Ils ont tenté de raisonner le maître. Deux maires, un pour chaque commune
concernée. Je vois bien à la tête du mien que ça a marché autant que de pisser
dans un violon. Ils ont obtenu un suivi vétérinaire obligatoire et un
signalement en gendarmerie.
Ils sont revenus le soir prendre de mes nouvelles et m'en donner. Le maire et
le
conseiller préféré.
Ils sont plutôt bien emmerdés par la tournure des événements.
Son fils est passé me voir pour le premier PV du véto, lequel a déclaré
que c'est un gentil chien. Et ils ont décidé de l'enchaîner.
Comprends-nous bien, Agnès, du point de vue de notre responsabilité
collective, ce n'est pas très satisfaisant : une chaîne, ça finit toujours
par casser, et ce jour-là, on aura un fait divers sur les bras.
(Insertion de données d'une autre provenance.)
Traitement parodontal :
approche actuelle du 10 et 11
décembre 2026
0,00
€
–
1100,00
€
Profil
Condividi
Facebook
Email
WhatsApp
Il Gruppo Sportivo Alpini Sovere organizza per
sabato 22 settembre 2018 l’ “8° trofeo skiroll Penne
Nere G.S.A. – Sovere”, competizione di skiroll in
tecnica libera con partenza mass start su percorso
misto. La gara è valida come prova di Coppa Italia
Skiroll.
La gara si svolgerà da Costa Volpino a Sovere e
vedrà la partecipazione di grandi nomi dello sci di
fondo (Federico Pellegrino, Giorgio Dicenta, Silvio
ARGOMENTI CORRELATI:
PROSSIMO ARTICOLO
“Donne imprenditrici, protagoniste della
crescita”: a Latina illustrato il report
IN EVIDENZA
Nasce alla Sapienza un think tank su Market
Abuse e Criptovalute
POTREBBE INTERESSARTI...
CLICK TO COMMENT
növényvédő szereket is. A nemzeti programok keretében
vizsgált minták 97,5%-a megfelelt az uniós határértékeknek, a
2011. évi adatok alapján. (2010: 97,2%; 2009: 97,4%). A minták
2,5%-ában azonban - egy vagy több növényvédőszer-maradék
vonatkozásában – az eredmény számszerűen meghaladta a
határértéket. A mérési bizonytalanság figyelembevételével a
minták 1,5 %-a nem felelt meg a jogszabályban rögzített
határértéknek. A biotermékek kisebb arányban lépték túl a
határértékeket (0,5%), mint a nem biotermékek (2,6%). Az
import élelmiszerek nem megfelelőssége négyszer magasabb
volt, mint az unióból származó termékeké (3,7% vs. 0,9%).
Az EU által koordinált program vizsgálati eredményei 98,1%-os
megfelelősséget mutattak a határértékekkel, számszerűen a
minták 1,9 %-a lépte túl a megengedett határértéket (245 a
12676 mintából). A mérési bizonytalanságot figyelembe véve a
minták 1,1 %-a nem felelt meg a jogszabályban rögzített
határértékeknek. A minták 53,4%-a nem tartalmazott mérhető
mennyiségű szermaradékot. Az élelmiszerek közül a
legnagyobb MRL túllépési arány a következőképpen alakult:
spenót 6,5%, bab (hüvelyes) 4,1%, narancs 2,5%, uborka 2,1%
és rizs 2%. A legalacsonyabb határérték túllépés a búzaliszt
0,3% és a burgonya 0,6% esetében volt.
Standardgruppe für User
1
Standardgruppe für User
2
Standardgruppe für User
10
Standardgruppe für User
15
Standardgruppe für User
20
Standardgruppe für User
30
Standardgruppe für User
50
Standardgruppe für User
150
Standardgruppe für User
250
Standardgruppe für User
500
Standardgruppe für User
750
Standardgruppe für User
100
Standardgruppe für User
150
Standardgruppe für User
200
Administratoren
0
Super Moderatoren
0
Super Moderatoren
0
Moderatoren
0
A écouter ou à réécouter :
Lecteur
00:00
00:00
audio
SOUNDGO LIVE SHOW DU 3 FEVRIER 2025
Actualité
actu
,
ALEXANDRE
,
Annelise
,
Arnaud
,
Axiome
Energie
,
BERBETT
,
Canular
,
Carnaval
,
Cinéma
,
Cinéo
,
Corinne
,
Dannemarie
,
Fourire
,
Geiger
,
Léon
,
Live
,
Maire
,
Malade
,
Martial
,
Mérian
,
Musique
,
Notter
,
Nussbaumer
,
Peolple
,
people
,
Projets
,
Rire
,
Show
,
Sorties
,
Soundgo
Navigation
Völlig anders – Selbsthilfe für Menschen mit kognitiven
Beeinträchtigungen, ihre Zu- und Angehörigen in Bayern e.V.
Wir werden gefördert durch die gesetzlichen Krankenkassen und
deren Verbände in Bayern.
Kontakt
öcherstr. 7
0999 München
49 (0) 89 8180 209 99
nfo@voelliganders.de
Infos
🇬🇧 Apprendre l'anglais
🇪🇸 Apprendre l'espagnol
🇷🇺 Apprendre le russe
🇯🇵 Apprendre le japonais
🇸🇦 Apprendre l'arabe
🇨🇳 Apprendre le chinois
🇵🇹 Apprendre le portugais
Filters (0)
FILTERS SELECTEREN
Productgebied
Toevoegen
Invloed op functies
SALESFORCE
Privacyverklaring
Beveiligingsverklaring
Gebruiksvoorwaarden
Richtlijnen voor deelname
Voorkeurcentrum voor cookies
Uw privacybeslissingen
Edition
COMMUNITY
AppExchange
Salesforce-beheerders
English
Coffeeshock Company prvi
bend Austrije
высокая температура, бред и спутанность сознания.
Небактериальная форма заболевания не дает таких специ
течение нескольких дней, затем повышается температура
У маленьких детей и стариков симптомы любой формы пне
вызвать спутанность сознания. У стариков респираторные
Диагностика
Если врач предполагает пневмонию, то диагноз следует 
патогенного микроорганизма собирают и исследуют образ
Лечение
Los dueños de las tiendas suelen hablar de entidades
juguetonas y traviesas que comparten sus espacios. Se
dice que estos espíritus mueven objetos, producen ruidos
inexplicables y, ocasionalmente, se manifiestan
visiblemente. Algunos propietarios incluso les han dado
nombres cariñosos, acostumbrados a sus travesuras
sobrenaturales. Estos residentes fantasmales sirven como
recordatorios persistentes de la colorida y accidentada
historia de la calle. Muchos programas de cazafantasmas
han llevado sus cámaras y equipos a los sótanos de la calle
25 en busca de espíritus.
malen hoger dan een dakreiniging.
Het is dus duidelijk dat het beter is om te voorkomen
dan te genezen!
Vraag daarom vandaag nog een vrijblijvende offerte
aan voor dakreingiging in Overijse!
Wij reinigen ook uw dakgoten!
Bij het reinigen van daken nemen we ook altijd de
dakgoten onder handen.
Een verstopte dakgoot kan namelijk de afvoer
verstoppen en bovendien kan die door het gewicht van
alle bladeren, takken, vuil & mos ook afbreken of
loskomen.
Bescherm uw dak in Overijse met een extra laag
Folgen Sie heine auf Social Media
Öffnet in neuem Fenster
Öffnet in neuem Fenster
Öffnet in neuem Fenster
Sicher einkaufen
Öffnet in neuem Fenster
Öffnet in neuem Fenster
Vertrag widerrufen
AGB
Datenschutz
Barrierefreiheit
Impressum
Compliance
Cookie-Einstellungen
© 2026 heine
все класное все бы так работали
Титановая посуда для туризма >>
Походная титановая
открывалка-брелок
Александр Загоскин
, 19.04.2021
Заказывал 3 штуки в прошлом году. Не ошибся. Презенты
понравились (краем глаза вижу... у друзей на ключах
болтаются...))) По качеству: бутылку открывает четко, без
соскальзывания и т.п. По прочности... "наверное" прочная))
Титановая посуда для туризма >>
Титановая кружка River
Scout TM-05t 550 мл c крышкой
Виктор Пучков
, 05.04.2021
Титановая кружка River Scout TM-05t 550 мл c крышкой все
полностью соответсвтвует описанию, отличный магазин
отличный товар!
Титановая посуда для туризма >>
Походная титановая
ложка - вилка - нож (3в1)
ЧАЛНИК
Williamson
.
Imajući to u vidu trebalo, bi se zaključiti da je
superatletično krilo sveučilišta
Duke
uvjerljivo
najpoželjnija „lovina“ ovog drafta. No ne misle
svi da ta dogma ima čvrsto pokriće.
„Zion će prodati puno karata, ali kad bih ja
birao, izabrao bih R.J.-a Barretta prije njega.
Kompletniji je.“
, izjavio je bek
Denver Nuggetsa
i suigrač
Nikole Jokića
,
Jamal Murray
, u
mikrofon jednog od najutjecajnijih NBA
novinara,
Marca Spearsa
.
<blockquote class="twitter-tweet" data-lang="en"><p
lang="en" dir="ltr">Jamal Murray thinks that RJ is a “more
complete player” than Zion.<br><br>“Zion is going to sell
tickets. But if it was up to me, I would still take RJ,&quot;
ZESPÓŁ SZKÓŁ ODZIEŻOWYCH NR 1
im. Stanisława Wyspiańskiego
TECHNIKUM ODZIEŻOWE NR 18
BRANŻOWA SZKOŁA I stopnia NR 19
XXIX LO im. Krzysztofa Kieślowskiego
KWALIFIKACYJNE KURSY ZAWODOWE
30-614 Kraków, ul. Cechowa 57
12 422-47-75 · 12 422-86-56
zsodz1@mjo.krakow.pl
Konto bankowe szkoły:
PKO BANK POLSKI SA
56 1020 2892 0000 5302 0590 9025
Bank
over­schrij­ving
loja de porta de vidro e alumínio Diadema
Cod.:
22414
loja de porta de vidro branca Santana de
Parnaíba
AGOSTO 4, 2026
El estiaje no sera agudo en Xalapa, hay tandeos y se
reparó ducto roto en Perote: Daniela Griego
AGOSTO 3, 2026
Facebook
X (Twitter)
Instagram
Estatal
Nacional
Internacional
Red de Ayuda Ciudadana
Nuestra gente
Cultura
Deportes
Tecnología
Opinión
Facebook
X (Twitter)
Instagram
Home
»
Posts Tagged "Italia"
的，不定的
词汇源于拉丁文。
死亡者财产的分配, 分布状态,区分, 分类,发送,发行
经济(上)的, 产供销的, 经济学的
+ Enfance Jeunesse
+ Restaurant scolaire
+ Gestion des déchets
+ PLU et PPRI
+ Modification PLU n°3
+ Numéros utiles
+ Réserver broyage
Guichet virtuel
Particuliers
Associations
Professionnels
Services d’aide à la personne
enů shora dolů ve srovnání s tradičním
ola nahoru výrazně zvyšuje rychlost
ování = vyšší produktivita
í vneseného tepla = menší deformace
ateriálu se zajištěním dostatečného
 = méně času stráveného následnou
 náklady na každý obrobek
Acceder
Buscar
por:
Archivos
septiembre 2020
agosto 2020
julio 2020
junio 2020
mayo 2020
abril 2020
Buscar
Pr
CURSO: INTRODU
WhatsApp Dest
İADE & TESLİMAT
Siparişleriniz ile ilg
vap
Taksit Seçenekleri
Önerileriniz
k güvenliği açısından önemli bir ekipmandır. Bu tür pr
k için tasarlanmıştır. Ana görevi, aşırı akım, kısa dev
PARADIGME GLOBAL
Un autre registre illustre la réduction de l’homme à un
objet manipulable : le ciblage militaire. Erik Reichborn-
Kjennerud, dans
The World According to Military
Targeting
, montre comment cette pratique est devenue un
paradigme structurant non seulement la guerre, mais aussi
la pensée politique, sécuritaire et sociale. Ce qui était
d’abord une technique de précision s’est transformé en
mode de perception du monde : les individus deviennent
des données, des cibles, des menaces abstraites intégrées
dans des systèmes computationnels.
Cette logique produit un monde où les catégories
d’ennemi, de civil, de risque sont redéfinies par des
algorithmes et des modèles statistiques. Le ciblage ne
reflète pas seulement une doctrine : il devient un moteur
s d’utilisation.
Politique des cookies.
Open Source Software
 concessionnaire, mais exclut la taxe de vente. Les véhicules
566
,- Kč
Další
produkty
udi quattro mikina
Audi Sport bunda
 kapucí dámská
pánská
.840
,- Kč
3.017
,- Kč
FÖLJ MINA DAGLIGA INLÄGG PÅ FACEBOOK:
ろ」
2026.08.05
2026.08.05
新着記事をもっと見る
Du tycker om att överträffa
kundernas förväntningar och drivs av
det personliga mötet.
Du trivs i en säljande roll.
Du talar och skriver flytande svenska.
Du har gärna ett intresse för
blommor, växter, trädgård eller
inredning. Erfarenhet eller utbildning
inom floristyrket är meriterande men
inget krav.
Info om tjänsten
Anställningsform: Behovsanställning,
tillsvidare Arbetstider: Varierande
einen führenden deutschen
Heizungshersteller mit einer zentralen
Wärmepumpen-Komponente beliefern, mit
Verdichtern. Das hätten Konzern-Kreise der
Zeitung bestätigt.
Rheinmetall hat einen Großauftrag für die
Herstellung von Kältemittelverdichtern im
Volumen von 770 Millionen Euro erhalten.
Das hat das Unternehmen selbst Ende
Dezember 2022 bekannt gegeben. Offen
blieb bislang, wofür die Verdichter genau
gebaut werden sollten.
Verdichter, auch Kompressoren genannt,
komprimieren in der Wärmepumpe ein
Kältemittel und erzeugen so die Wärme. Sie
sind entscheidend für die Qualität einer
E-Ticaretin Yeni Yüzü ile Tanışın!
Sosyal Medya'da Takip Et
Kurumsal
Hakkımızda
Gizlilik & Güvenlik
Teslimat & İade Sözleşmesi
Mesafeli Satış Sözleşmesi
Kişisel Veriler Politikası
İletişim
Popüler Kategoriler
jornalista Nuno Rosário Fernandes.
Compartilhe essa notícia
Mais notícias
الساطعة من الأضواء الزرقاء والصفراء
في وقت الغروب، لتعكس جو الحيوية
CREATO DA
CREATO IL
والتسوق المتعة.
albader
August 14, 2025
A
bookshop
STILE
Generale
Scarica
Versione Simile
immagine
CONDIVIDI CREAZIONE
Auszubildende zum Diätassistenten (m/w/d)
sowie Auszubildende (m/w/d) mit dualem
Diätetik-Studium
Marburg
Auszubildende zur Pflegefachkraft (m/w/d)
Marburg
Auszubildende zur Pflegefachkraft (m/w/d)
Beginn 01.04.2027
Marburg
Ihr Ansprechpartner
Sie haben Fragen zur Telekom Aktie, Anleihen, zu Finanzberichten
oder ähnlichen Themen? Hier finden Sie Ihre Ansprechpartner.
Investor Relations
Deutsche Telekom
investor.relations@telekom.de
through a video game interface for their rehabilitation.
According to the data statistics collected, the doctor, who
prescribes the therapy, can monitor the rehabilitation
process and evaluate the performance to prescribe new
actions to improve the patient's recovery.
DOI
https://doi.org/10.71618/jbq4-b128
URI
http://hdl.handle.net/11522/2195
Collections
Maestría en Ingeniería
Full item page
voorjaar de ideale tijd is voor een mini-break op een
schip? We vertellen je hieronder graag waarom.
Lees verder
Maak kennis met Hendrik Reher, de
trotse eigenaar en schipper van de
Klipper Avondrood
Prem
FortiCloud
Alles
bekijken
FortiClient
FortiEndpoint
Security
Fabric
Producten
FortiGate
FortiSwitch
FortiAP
C'est l'arrêt
de bus du village. C'est 10 gamins qui vont attendre tous les jours à l'endroit
même où tu as été mordue. Je comprends qu'il est venu t'intimider pour que tu
ne portes pas plainte et je vois qu'il a réussi. En attendant, c'est toi qui as
été mordue et il n'y a que toi qui peux porter plainte. Voilà où on en est. On
ne parle pas d'un petit problème isolé, on parle d'un chien qui sort de chez
lui depuis des mois, qui terrorise tout le quartier et pour lequel le maître ne
fait rien. On parle des voisins qui n'osent plus se promener dans le coin, des
gosses qui ne sortent plus, de gens qui se sont déjà fait coincer par le
chien.
Je sais, je sais, mais je n'ai pas honte d'avoir peur. Le gars agit
comme si j'étais responsable de tous ses malheurs et il en fait une affaire
personnelle.
Tu sais qu'on est avec toi. On comprend que tu as été impressionnée,
mais je pensais que tu avais plus de gueule que cela.
Tu sais, je rentrais juste chez moi à vélo, un soir. Et depuis, c'est le
merdier. Ma vie est un merdier. Et c'est moi la plus emmerdée dans l'histoire.
Je dois écrire pour des clients, c'est mon gagne-pain et je n'ai que de la
merde qui sort. Je suis sûre que l'autre dort sur ses deux oreilles, en ce
moment.
Non, on est tous emmerdés et la vérité, c'est que si ce chien bouffe un
gosse, nous serons juste tous responsables, tous autant qu'on est.